- STORED DATA:
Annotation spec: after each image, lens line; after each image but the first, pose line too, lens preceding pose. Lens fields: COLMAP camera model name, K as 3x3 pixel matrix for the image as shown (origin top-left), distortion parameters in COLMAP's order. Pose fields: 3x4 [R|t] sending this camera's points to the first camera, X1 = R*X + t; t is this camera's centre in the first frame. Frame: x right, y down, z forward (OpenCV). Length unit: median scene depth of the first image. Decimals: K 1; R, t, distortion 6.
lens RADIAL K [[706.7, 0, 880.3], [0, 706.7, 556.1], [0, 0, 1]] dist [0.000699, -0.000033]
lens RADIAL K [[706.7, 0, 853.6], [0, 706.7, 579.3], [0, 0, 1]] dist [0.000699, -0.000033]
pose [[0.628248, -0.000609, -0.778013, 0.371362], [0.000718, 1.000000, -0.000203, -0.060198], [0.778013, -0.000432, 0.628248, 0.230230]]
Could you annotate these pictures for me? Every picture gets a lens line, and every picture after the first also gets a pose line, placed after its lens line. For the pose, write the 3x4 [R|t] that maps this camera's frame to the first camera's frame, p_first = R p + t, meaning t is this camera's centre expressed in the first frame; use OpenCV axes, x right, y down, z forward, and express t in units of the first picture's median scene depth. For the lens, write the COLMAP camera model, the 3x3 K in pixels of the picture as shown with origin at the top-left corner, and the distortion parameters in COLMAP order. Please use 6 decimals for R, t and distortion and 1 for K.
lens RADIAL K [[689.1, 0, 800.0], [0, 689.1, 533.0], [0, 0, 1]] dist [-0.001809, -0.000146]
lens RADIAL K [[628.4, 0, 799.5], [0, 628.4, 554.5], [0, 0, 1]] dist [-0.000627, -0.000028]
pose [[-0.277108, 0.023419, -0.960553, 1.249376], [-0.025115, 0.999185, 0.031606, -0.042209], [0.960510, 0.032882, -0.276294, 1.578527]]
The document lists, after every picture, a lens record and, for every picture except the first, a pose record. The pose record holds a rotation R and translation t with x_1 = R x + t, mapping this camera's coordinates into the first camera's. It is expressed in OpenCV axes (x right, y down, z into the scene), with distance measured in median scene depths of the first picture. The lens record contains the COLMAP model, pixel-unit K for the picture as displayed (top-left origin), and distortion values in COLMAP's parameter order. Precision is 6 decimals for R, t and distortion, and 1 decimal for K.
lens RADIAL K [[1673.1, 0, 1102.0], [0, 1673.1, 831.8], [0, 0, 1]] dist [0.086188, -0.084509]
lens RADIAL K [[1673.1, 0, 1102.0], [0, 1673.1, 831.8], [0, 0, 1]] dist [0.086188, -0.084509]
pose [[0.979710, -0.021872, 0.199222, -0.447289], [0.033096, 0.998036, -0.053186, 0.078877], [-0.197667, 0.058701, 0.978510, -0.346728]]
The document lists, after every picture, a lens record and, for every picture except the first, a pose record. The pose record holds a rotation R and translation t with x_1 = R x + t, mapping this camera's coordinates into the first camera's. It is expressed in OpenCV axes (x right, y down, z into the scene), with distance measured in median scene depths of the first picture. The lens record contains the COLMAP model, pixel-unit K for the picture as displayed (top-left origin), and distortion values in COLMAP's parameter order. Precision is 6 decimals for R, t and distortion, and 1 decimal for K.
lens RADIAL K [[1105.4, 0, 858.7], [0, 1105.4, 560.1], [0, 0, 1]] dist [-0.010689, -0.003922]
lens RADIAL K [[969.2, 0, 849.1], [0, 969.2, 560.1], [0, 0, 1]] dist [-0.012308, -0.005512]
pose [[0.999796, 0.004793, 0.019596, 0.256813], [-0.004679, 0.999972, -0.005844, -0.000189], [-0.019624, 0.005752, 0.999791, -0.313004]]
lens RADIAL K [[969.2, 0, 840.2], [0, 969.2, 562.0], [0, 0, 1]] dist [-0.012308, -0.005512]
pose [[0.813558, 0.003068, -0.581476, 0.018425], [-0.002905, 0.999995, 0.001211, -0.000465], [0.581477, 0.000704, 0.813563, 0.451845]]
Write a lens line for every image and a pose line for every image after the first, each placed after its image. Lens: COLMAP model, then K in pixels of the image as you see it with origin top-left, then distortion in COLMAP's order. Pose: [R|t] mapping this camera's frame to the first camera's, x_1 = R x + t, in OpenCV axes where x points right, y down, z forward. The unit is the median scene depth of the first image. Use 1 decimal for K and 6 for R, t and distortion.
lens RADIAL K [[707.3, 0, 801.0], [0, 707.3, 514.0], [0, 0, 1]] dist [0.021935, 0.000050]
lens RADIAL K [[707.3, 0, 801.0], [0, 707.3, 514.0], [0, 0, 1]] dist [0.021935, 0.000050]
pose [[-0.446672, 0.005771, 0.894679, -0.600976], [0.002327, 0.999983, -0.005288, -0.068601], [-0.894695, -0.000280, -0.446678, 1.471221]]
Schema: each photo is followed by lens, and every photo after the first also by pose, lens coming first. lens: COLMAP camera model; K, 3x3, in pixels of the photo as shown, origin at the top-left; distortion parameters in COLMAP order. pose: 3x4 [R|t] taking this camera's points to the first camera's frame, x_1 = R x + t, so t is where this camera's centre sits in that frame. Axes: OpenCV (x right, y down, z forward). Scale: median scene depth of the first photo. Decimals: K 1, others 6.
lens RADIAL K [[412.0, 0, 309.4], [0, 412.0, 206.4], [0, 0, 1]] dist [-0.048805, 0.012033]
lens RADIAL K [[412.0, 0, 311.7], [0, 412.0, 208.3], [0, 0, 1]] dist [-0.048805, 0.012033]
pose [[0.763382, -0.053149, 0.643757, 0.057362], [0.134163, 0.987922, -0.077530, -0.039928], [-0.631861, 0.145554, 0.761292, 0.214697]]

- WHAT YOU HAVE TO DO: Once you have read the records above, please copy them out exactly.

- SOLUTION FOR THIS TASK:
Annotation spec: after each image, lens line; after each image but the first, pose line too, lens preceding pose. Lens fields: COLMAP camera model name, K as 3x3 pixel matrix for the image as shown (origin top-left), distortion parameters in COLMAP's order. Pose fields: 3x4 [R|t] sending this camera's points to the first camera, X1 = R*X + t; t is this camera's centre in the first frame. Frame: x right, y down, z forward (OpenCV). Length unit: median scene depth of the first image. Decimals: K 1; R, t, distortion 6.
lens RADIAL K [[706.7, 0, 880.3], [0, 706.7, 556.1], [0, 0, 1]] dist [0.000699, -0.000033]
lens RADIAL K [[706.7, 0, 853.6], [0, 706.7, 579.3], [0, 0, 1]] dist [0.000699, -0.000033]
pose [[0.628248, -0.000609, -0.778013, 0.371362], [0.000718, 1.000000, -0.000203, -0.060198], [0.778013, -0.000432, 0.628248, 0.230230]]
Could you annotate these pictures for me? Every picture gets a lens line, and every picture after the first also gets a pose line, placed after its lens line. For the pose, write the 3x4 [R|t] that maps this camera's frame to the first camera's frame, p_first = R p + t, meaning t is this camera's centre expressed in the first frame; use OpenCV axes, x right, y down, z forward, and express t in units of the first picture's median scene depth. For the lens, write the COLMAP camera model, the 3x3 K in pixels of the picture as shown with origin at the top-left corner, and the distortion parameters in COLMAP order. Please use 6 decimals for R, t and distortion and 1 for K.
lens RADIAL K [[689.1, 0, 800.0], [0, 689.1, 533.0], [0, 0, 1]] dist [-0.001809, -0.000146]
lens RADIAL K [[628.4, 0, 799.5], [0, 628.4, 554.5], [0, 0, 1]] dist [-0.000627, -0.000028]
pose [[-0.277108, 0.023419, -0.960553, 1.249376], [-0.025115, 0.999185, 0.031606, -0.042209], [0.960510, 0.032882, -0.276294, 1.578527]]
The document lists, after every picture, a lens record and, for every picture except the first, a pose record. The pose record holds a rotation R and translation t with x_1 = R x + t, mapping this camera's coordinates into the first camera's. It is expressed in OpenCV axes (x right, y down, z into the scene), with distance measured in median scene depths of the first picture. The lens record contains the COLMAP model, pixel-unit K for the picture as displayed (top-left origin), and distortion values in COLMAP's parameter order. Precision is 6 decimals for R, t and distortion, and 1 decimal for K.
lens RADIAL K [[1673.1, 0, 1102.0], [0, 1673.1, 831.8], [0, 0, 1]] dist [0.086188, -0.084509]
lens RADIAL K [[1673.1, 0, 1102.0], [0, 1673.1, 831.8], [0, 0, 1]] dist [0.086188, -0.084509]
pose [[0.979710, -0.021872, 0.199222, -0.447289], [0.033096, 0.998036, -0.053186, 0.078877], [-0.197667, 0.058701, 0.978510, -0.346728]]
The document lists, after every picture, a lens record and, for every picture except the first, a pose record. The pose record holds a rotation R and translation t with x_1 = R x + t, mapping this camera's coordinates into the first camera's. It is expressed in OpenCV axes (x right, y down, z into the scene), with distance measured in median scene depths of the first picture. The lens record contains the COLMAP model, pixel-unit K for the picture as displayed (top-left origin), and distortion values in COLMAP's parameter order. Precision is 6 decimals for R, t and distortion, and 1 decimal for K.
lens RADIAL K [[1105.4, 0, 858.7], [0, 1105.4, 560.1], [0, 0, 1]] dist [-0.010689, -0.003922]
lens RADIAL K [[969.2, 0, 849.1], [0, 969.2, 560.1], [0, 0, 1]] dist [-0.012308, -0.005512]
pose [[0.999796, 0.004793, 0.019596, 0.256813], [-0.004679, 0.999972, -0.005844, -0.000189], [-0.019624, 0.005752, 0.999791, -0.313004]]
lens RADIAL K [[969.2, 0, 840.2], [0, 969.2, 562.0], [0, 0, 1]] dist [-0.012308, -0.005512]
pose [[0.813558, 0.003068, -0.581476, 0.018425], [-0.002905, 0.999995, 0.001211, -0.000465], [0.581477, 0.000704, 0.813563, 0.451845]]
Write a lens line for every image and a pose line for every image after the first, each placed after its image. Lens: COLMAP model, then K in pixels of the image as you see it with origin top-left, then distortion in COLMAP's order. Pose: [R|t] mapping this camera's frame to the first camera's, x_1 = R x + t, in OpenCV axes where x points right, y down, z forward. The unit is the median scene depth of the first image. Use 1 decimal for K and 6 for R, t and distortion.
lens RADIAL K [[707.3, 0, 801.0], [0, 707.3, 514.0], [0, 0, 1]] dist [0.021935, 0.000050]
lens RADIAL K [[707.3, 0, 801.0], [0, 707.3, 514.0], [0, 0, 1]] dist [0.021935, 0.000050]
pose [[-0.446672, 0.005771, 0.894679, -0.600976], [0.002327, 0.999983, -0.005288, -0.068601], [-0.894695, -0.000280, -0.446678, 1.471221]]
Schema: each photo is followed by lens, and every photo after the first also by pose, lens coming first. lens: COLMAP camera model; K, 3x3, in pixels of the photo as shown, origin at the top-left; distortion parameters in COLMAP order. pose: 3x4 [R|t] taking this camera's points to the first camera's frame, x_1 = R x + t, so t is where this camera's centre sits in that frame. Axes: OpenCV (x right, y down, z forward). Scale: median scene depth of the first photo. Decimals: K 1, others 6.
lens RADIAL K [[412.0, 0, 309.4], [0, 412.0, 206.4], [0, 0, 1]] dist [-0.048805, 0.012033]
lens RADIAL K [[412.0, 0, 311.7], [0, 412.0, 208.3], [0, 0, 1]] dist [-0.048805, 0.012033]
pose [[0.763382, -0.053149, 0.643757, 0.057362], [0.134163, 0.987922, -0.077530, -0.039928], [-0.631861, 0.145554, 0.761292, 0.214697]]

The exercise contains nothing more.